Celcuity says its lead drug, the investigational PI3K/mTOR inhibitor gedatolisib, cleared a bar that has tripped up other PI3K-pathway agents: in the PIK3CA-mutant cohort of the Phase 3 VIKTORIA-1 trial, a gedatolisib-based regimen beat the trial’s active comparator, alpelisib (Piqray) plus fulvestrant (Faslodex). One caution up front on how to read the headline result. The winning arm is a three-drug regimen — gedatolisib plus fulvestrant and the CDK4/6 inhibitor palbociclib (Ibrance) — measured against a two-drug comparator, alpelisib plus fulvestrant. It is not a like-for-like, single-agent PI3K-inhibitor head-to-head.
VIKTORIA-1 (NCT05501886) is an open-label, randomized Phase 3 study that enrolled 701 patients with HR+/HER2- advanced breast cancer who had progressed on a CDK4/6 inhibitor plus a non-steroidal aromatase inhibitor. Patients were randomized by PIK3CA mutation status. The primary endpoint is progression-free survival by blinded independent central review under RECIST v1.1; overall survival and overall response rate are secondary. No results are posted to the trial registry as of this writing.
In its May 1 topline release, Celcuity said the gedatolisib triplet showed a “statistically significant and clinically meaningful improvement in progression-free survival” over alpelisib, a PI3Kα inhibitor, plus fulvestrant. A secondary, non-hierarchical comparison of the two-drug gedatolisib doublet (gedatolisib plus fulvestrant) against the alpelisib doublet also showed a statistically significant and clinically meaningful PFS improvement, per the company. Both gedatolisib regimens were “generally well tolerated, with manageable safety profiles, and no new safety signals,” the release said. No adverse-event rates, dose interruptions, or discontinuation data have been released; the tolerability characterization is the company’s and cannot yet be checked against trial data.
The numbers aren’t public yet
What that release did not contain: a hazard ratio, a confidence interval, median PFS for any arm, or the cohort’s patient count. The detailed results are slated for a late-breaking abstract oral session at the 2026 ASCO Annual Meeting in Chicago on June 2, 9:45 a.m. to 12:45 p.m. CDT. Separately, Celcuity is hosting its own management webcast and conference call at 8:00 a.m. EDT the same day to discuss the results.
The headline is real; the effect size is still a press-release adjective, not a number.
For context, this is not a class of drugs that should be read as low-risk. PI3K/AKT/mTOR pathway inhibitors as a group are generally associated with clinically significant toxicities — including hyperglycemia, rash and in some cases severe cutaneous reactions, diarrhea, and stomatitis — and the alpelisib comparator itself carries known serious risks of hyperglycemia and hypersensitivity reactions in its approved use.
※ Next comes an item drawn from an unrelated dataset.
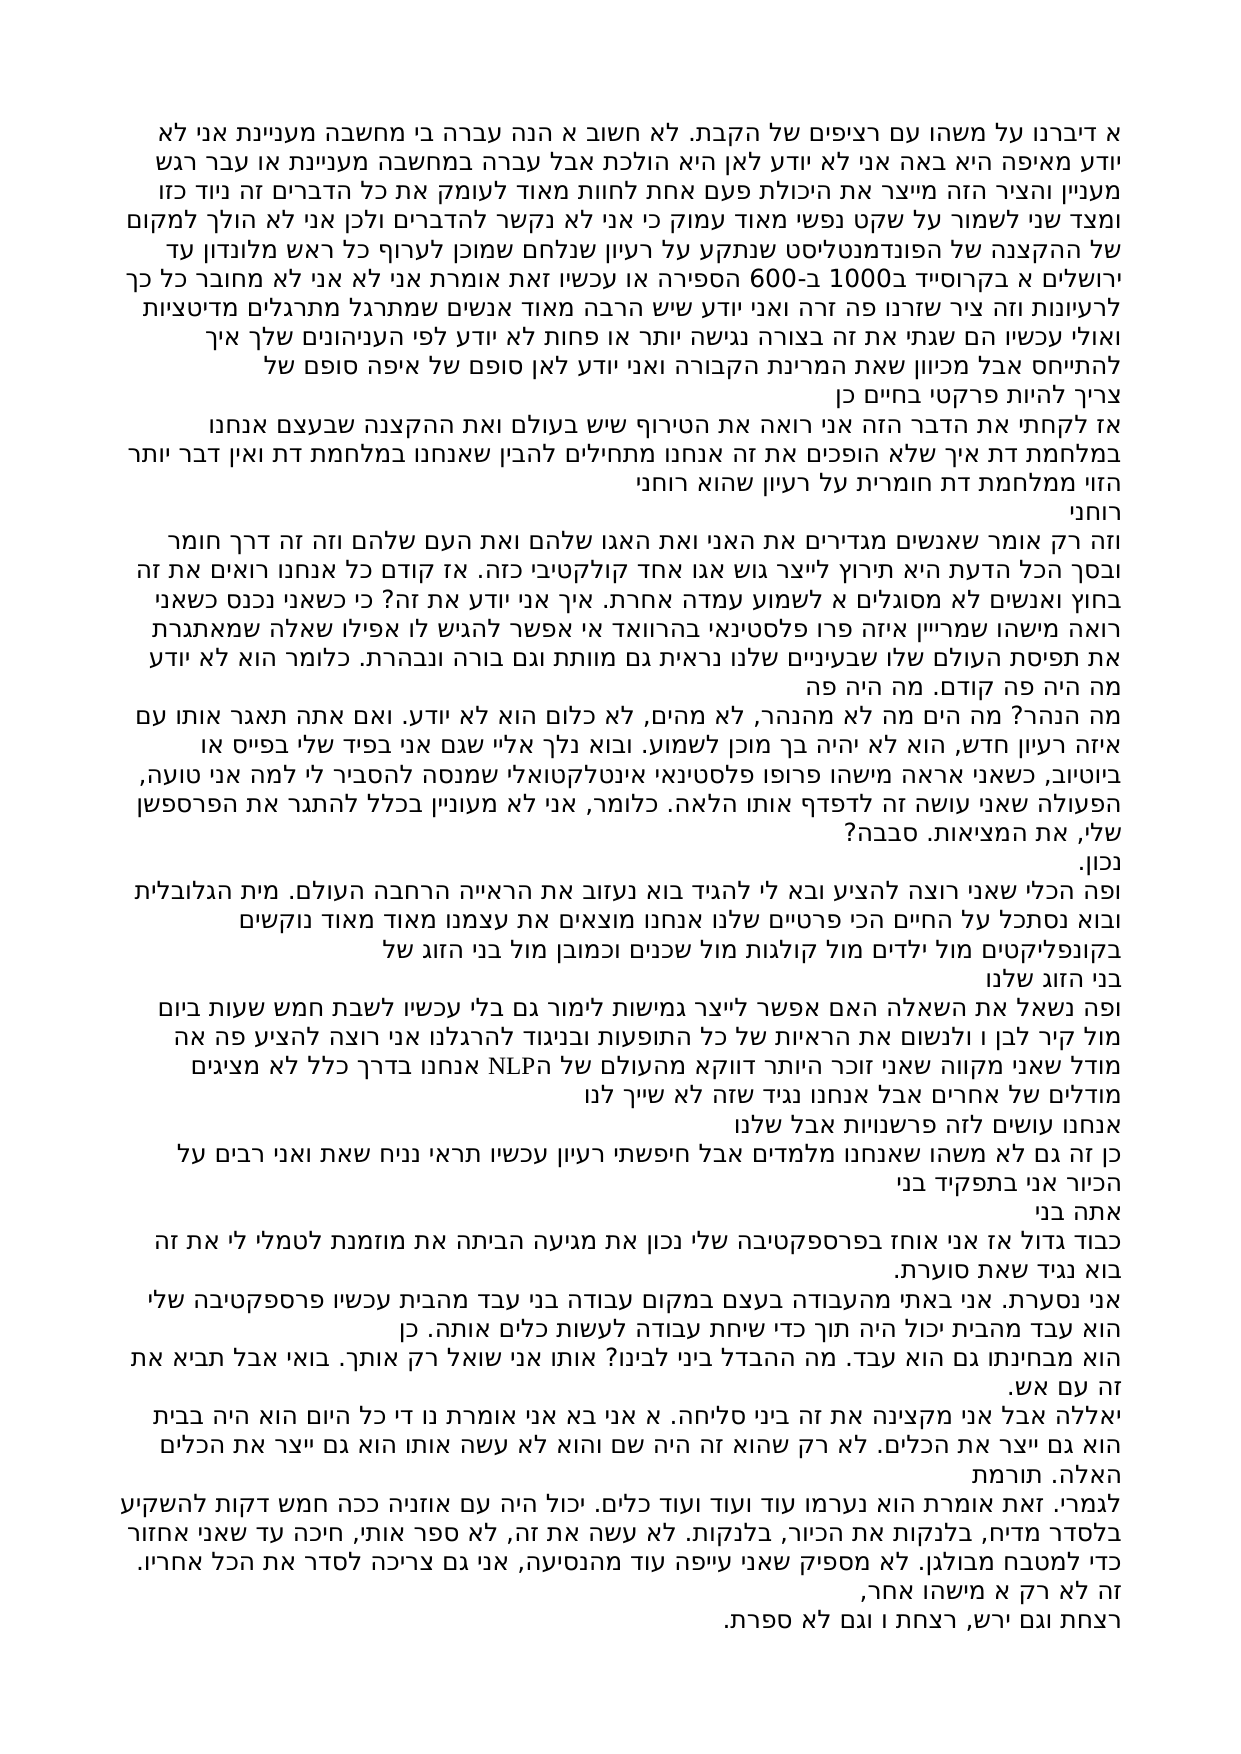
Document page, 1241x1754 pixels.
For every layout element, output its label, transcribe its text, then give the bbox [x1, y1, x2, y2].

None of this is treatment guidance, and the VIKTORIA-1 regimens’ actual safety profile cannot be assessed until the trial data are released.
Co-principal investigator Sara Hurvitz, MD, senior vice president of the clinical research division at Fred Hutch Cancer Center, said in the release that patients with PIK3CA-mutant HR+/HER2- advanced breast cancer whose disease progresses on or after a CDK4/6 inhibitor “typically derive modest benefit from subsequent therapies that target only PI3Kα or AKT.” Celcuity says it intends to submit the data to the FDA as a supplemental New Drug Application; a separate July 17, 2026 PDUFA date already stands for gedatolisib in the PIK3CA wild-type cohort. The ASCO data will decide how meaningful the mutant-cohort win is.